Corvus

Although no longer visible in summer’s evening sky, there is (appropriately for Corvid Week) a crow among the stars. In the early evening sky of mid-spring, look southeast just after sunset for the small, irregular, four-sided polygon which is the constellation Corvus the Crow. It’s located about 15 degrees southwest of the bright star Spica and just above the midpoint of the long, sinuous line of stars forming the faint figure of Hydra the Watersnake.

According to one version of the Greek myth (each legend typically has several variations), Corvus was originally a white bird with a beautiful singing voice. One day, the god Apollo commanded Corvus to fetch a cup of water from a stream; however, instead of doing so immediately, Corvus dallied by the stream to eat figs from a nearby tree. The crow blamed the delay on a water snake, which the god knew was a lie. As punishment, Apollo turned the crow black and changed its voice to a harsh caw. Furthermore, he cursed the crow with eternal thirst and placed it in the sky, chasing Crater the Cup, but never able to drink from it, which is being dragged out of reach in the coils of the wronged Hydra the Watersnake.

Moral of the story: get your own water, Apollo!

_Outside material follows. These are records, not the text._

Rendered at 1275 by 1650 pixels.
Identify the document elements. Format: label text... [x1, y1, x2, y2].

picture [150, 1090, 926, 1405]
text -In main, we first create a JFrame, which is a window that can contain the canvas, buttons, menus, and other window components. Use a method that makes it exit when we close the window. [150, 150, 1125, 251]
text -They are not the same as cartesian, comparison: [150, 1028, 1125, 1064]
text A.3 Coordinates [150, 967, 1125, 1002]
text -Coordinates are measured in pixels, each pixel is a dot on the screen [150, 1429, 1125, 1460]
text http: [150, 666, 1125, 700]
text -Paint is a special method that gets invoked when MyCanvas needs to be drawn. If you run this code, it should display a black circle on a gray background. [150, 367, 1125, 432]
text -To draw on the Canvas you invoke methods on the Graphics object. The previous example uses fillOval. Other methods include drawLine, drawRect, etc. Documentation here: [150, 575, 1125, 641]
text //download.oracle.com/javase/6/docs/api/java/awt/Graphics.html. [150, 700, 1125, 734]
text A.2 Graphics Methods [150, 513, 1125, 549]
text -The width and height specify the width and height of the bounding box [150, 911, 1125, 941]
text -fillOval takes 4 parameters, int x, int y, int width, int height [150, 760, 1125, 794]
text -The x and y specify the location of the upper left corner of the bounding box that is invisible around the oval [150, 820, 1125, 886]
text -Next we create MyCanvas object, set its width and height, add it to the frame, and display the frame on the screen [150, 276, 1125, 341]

But more than being just a character in an ancient fable, Corvus also had a very important function in ancient cultures, playing a part in a phenomenon known as “heliacal rising.” Recognized as a reliable method of calendar-keeping throughout history, heliacal rising occurs when an object emerges from the the glow of the Sun, rising just before dawn and washed from view almost immediately in the growing daylight. On its first appearance, it’s visible only briefly, but each successive morning, it remains visible longer and longer. Because of the regularity of Earth’s orbit about the Sun, our star’s apparent position against the background stars is also very regular, causing a given object’s heliacal rising to take place on the same date each year.

For the Egyptians, the helical rising of the star Sirius (which they called Sothis) occurred just before the annual flooding of the Nile River, which irrigated farmlands along the banks. For the Babylonians, Corvus was Mul Uga Mushen, a heavenly raven associated with Adad, the god of rain and storms, and its heliacal rising—the first appearance of the raven—foretold the start of the coming of autumn rains.